-- start TEXT BLOCK --
Finding Relationships in Baseball – Portfolio Cases- Gabriel Guerrero

Background

When you hear the word “relationship” what is the first thing that comes to mind? Probably not baseball. But a relationship is simply a way to describe how two or more objects are connected. There are many relationships in baseball such as those between teams and managers, players and salaries, even stadiums and concession prices.

The graphs on Data Visualizations from Best Tickets show many other relationships that exist in baseball.

https://web.archive.org/web/20200804101201/http://www.besttickets.com/blog/mlb-players-census/

Client Request

For this project, the Client wants SQL queries that they can use to retrieve data for use on their website without needing Python. They would also like to see the results in Plotly Express charts.

Elevator Pitch

This project aims to explore the use of sql querry to retrieve data from a database and use it to create charts. Some metrics that we use is average salary, average batting throught the teams.

Libraries and Tide Data

Show the code

import sqlite3
import pandas as pd
import numpy as np
import plotly.express as px
import urllib.request
import tempfile

Load the data

#C:\Users\Gabriel Guerrero\OneDrive - AVASA\BYU-I\DS 250 Data #Coding\db-projects\lahmansbaseballdb.sqlite

# %%
# careful to list your path to the file or save it in the same place as your .qmd or .py file
sqlite_file = 'lahmansbaseballdb.sqlite'
con = sqlite3.connect(sqlite_file)

q = 'SELECT * FROM allstarfull LIMIT 5'
results = pd.read_sql_query(q,con)
# Close the connection
#con.close()

show all tables in db

# Querry
sql = "SELECT name FROM sqlite_master WHERE type='table';"

# Execute the query and load results into a DataFrame
df_tables = pd.read_sql_query(sql, con)

# Display the list of tables
print(df_tables)

explore-data

df_columns = pd.read_sql_query("PRAGMA table_info(allstarfull);", con)
-- end TEXT BLOCK --
• **OBJECTIVES**:
**A.** From the baseball relationships page, reproduce word for word the passage starting with "Client Request" and going on through "throught the teams.".
**B.** Name every module that the import statements in the baseball relationships page bring in.
-- start DATASET EXCERPT --
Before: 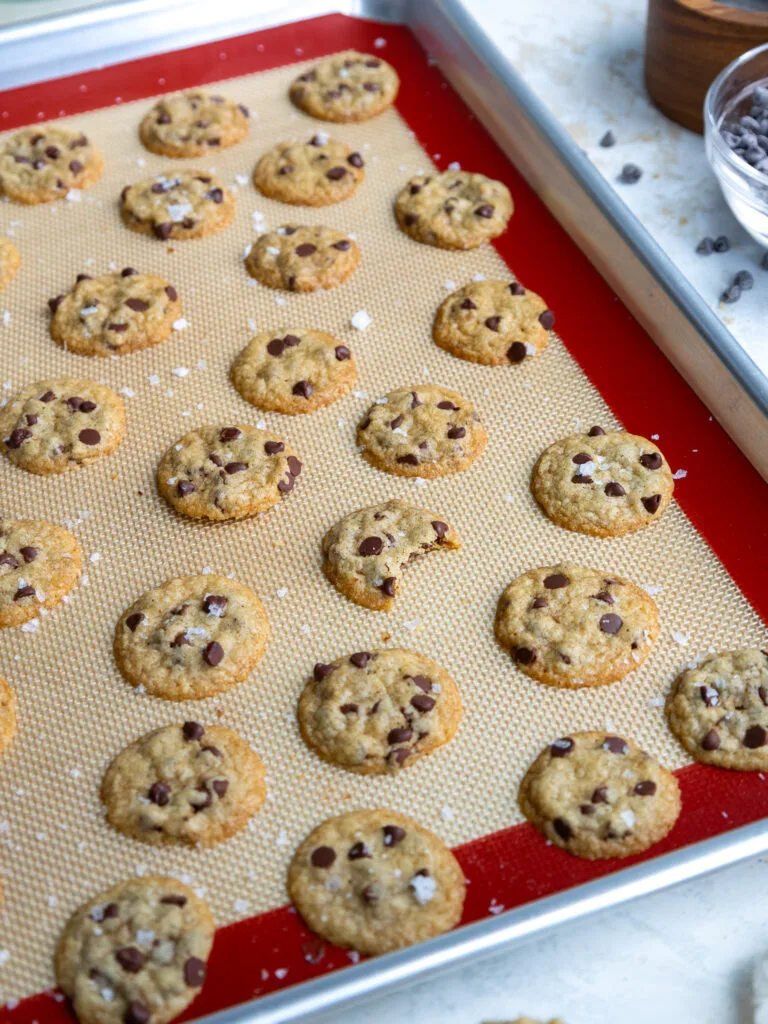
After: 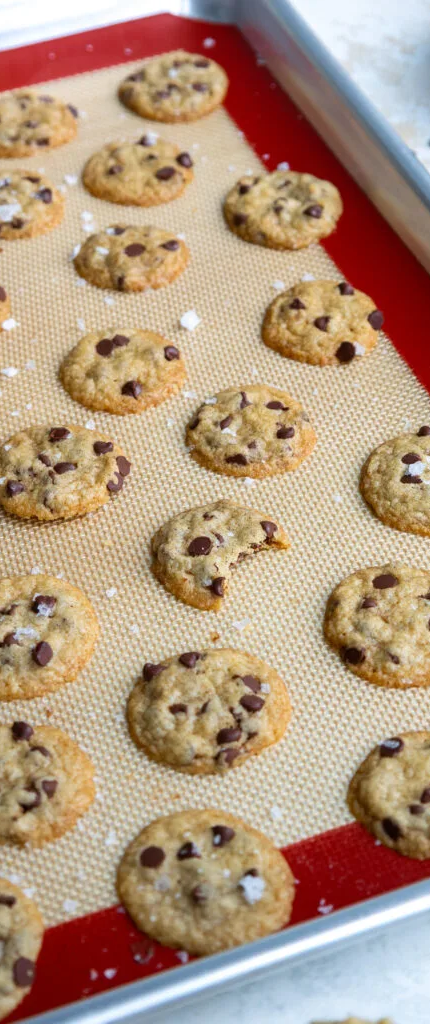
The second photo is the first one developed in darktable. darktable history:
crop and rotate: left 22.372%, right 21.615%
-- end DATASET EXCERPT --
• **ANSWERS TO THE EXERCISES**:
**A.**
Client Request

For this project, the Client wants SQL queries that they can use to retrieve data for use on their website without needing Python. They would also like to see the results in Plotly Express charts.

Elevator Pitch

This project aims to explore the use of sql querry to retrieve data from a database and use it to create charts. Some metrics that we use is average salary, average batting throught the teams.

**B.**
sqlite3
pandas
numpy
plotly.express
urllib.request
tempfile